En recevant M. Netanyahu dans le Bureau ovale, M. Oabama a salué "le lien extraordinaire" existant entre Israël et les Etats-Unis. M. Netanyahu, de son côté, a jugé que cette rencontre était l'occasion de renforcer "l'amitié, qui est forte, et l'alliance, qui est forte", entre les deux pays.

Martelant sa conviction que l'Etat hébreu a non seulement le droit mais aussi l'obligation de se défendre, M. Obama a vivement condamné la vague de violence dans les Territoires palestiniens et à Jérusalem qui fait craindre une nouvelle intifada. Depuis le 1er octobre, les violences ont fait 75 morts côté palestinien, dont un Arabe Israélien, et dix côté israélien dans les Territoires palestiniens, à Jérusalem et en Israël.
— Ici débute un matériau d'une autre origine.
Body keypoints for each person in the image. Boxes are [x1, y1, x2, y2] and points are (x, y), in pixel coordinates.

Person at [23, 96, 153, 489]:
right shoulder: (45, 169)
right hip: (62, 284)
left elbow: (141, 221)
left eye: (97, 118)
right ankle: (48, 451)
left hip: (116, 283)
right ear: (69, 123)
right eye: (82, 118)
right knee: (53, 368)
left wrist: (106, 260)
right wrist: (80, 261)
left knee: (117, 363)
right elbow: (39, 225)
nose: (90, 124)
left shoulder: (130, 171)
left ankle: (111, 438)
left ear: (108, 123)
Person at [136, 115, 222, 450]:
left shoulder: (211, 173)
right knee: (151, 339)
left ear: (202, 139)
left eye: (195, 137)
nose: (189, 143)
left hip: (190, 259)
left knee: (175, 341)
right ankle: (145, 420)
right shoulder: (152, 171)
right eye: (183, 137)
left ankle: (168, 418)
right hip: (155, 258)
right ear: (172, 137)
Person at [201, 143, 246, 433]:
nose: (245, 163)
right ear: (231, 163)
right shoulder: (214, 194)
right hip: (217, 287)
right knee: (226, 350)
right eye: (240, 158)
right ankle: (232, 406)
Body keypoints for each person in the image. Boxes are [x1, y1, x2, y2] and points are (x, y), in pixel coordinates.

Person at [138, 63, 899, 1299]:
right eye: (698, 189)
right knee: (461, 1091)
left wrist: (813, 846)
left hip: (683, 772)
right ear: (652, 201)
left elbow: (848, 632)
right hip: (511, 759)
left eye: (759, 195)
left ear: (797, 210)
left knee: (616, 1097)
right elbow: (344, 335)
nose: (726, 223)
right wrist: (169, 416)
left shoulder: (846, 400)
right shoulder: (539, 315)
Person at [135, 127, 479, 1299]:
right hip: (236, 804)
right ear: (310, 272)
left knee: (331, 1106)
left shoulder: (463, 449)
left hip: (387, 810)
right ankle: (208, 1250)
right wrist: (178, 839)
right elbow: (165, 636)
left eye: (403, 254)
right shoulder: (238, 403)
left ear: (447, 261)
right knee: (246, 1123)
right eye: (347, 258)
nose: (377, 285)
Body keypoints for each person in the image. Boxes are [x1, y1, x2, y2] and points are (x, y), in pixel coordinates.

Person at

Le président américain a souligné qu'il entendait évoquer avec M. Netanyahu la mise en place de l'accord sur le nucléaire iranien, soulignant que "le profond désaccord" avec ce dernier sur ce sujet n'était "un secret pour personne".

De son côté, le Premier ministre israélien a affiché sa détermination à trouver une solution au conflit israélo-palestinien.
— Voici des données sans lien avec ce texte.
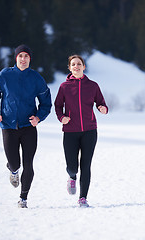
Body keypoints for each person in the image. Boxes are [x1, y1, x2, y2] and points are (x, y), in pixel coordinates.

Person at [0, 44, 52, 208]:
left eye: (26, 56)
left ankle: (23, 198)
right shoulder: (4, 75)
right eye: (20, 56)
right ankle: (13, 170)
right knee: (15, 163)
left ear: (30, 59)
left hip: (28, 127)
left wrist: (38, 117)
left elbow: (46, 103)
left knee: (28, 163)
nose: (23, 59)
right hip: (8, 125)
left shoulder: (36, 78)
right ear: (16, 58)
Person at [54, 55, 108, 207]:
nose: (76, 66)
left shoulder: (93, 86)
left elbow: (101, 102)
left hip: (90, 130)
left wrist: (102, 108)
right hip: (70, 131)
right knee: (72, 166)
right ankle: (72, 177)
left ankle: (83, 197)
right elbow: (57, 105)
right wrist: (61, 117)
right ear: (70, 68)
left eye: (79, 64)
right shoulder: (64, 87)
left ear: (84, 67)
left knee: (86, 164)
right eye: (73, 64)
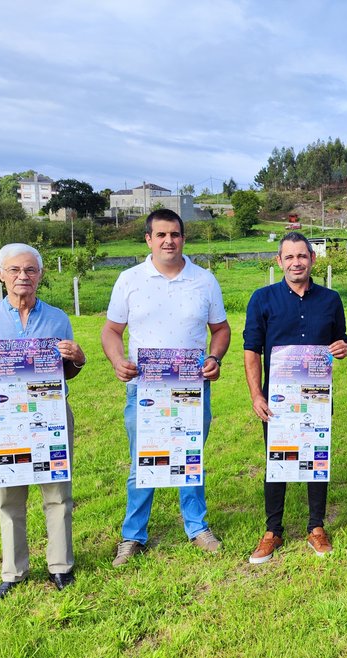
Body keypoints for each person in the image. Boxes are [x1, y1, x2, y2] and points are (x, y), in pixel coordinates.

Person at [0, 243, 86, 601]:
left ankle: (61, 566)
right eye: (14, 270)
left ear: (40, 275)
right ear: (0, 274)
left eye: (29, 270)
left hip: (51, 414)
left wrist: (78, 358)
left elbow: (68, 372)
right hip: (3, 417)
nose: (22, 277)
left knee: (57, 492)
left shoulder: (58, 317)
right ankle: (14, 571)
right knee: (8, 496)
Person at [101, 208, 230, 567]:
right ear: (148, 239)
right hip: (145, 388)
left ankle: (197, 527)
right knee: (142, 459)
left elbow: (220, 330)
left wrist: (215, 359)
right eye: (161, 235)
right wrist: (116, 362)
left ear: (183, 238)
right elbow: (112, 330)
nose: (168, 241)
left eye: (174, 234)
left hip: (191, 386)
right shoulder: (129, 280)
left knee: (190, 455)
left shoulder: (204, 280)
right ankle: (133, 535)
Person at [243, 232, 347, 563]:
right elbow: (251, 350)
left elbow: (340, 339)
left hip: (316, 396)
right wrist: (256, 394)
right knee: (278, 461)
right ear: (279, 261)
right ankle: (273, 530)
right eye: (288, 257)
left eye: (302, 256)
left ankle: (316, 527)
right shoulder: (262, 299)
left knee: (317, 457)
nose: (296, 262)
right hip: (277, 401)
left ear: (312, 259)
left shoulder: (331, 300)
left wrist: (342, 346)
"Nous n'avons pas abandonné nos espoirs de paix, nous ne le ferons jamais", a-t-il lancé, affirmant son engagement en faveur d'une solution à "deux Etats" caractérisée par "un Etat palestinien démilitarisé qui reconnaisse l'Etat juif".

En mars, en pleine campagne électorale, le Premier ministre israélien avait enterré l'idée d'un Etat palestinien, avant de revenir sur ses propos une fois réélu. L'épisode avait ulcéré la Maison Blanche, qui avait appelé M. Netanyahu à démontrer un "engagement sincère" envers une solution à deux Etats.

L'administration Obama avait mis en avant les atermoiements de M. Netanyahu sur ce thème pour expliquer sa volonté de réévaluer sa position au Conseil de sécurité de l'ONU, où elle a toujours apporté un soutien inconditionnel à Israël.

Netanyahu évoque la marche à suivre après l'accord sur le nucléaire iranien

Le Premier ministre israélien Benjamin Netanyahu après s'être opposé de toutes ses forces pendant des mois à l'accord sur le nucléaire iranien a pour la première fois évoqué lundi à Washington la nécessité de veiller à ce que cet accord soit appliqué.

"Nous avons un intérêt commun à empêcher l'Iran de violer l'accord qui a été signé et nous allons coopérer sur ce sujet", a déclaré Netanyahu à la presse à l'issue de sa rencontre avec le président américain Barack Obama à la Maison Blanche.

"Tout le monde sait que nous avons eu des différents sur cet accord, mais la question maintenant est que pouvons nous faire?", s'est-il interrogé tout en refusant d'élaborer sur la teneur d'un quelconque mécanisme de surveillance de cet accord.

Face aux questions des journalistes, il s'est contenté d'évoquer une coopération bilatérale sécuritaire renforcée notamment en terme de renseignement. Le face-à-face de lundi entre MM. Netanyahu et Obama était le premier depuis un an et surtout le premier depuis la conclusion en juillet d'un accord entre l'Iran et les grandes puissances sur le programme nucléaire controversé de Téhéran, pièce maîtresse de la politique étrangère de Barack Obama qualifiée d'"erreur historique" par Benjamin Netanyahu.

Le Premier ministre israélien s'était employé durant des mois à tenter de convaincre les parlementaires américains de torpiller cet accord. Il était allé jusqu'à s'adresser au Congrès en mars, suscitant la plus vive irritation de la Maison Blanche.

M. Netanyahu s'est toujours opposé à l'accord avec l'Iran en assurant qu'on ne pouvait pas faire confiance à Téhéran, que les contrôles prévus par l'accord étaient insuffisants et que la levée des sanctions permettrait aux Iraniens de financer leurs alliés dans la région, y compris le Hezbollah, le Hamas et le Djihad islamique, ennemis d'Israël.

Israël se considère comme la cible désignée d'un Iran qui serait doté de la bombe atomique et est considéré comme le seul pays doté de l'arme nucléaire au Moyen-Orient, même s'il ne reconnaît pas en disposer.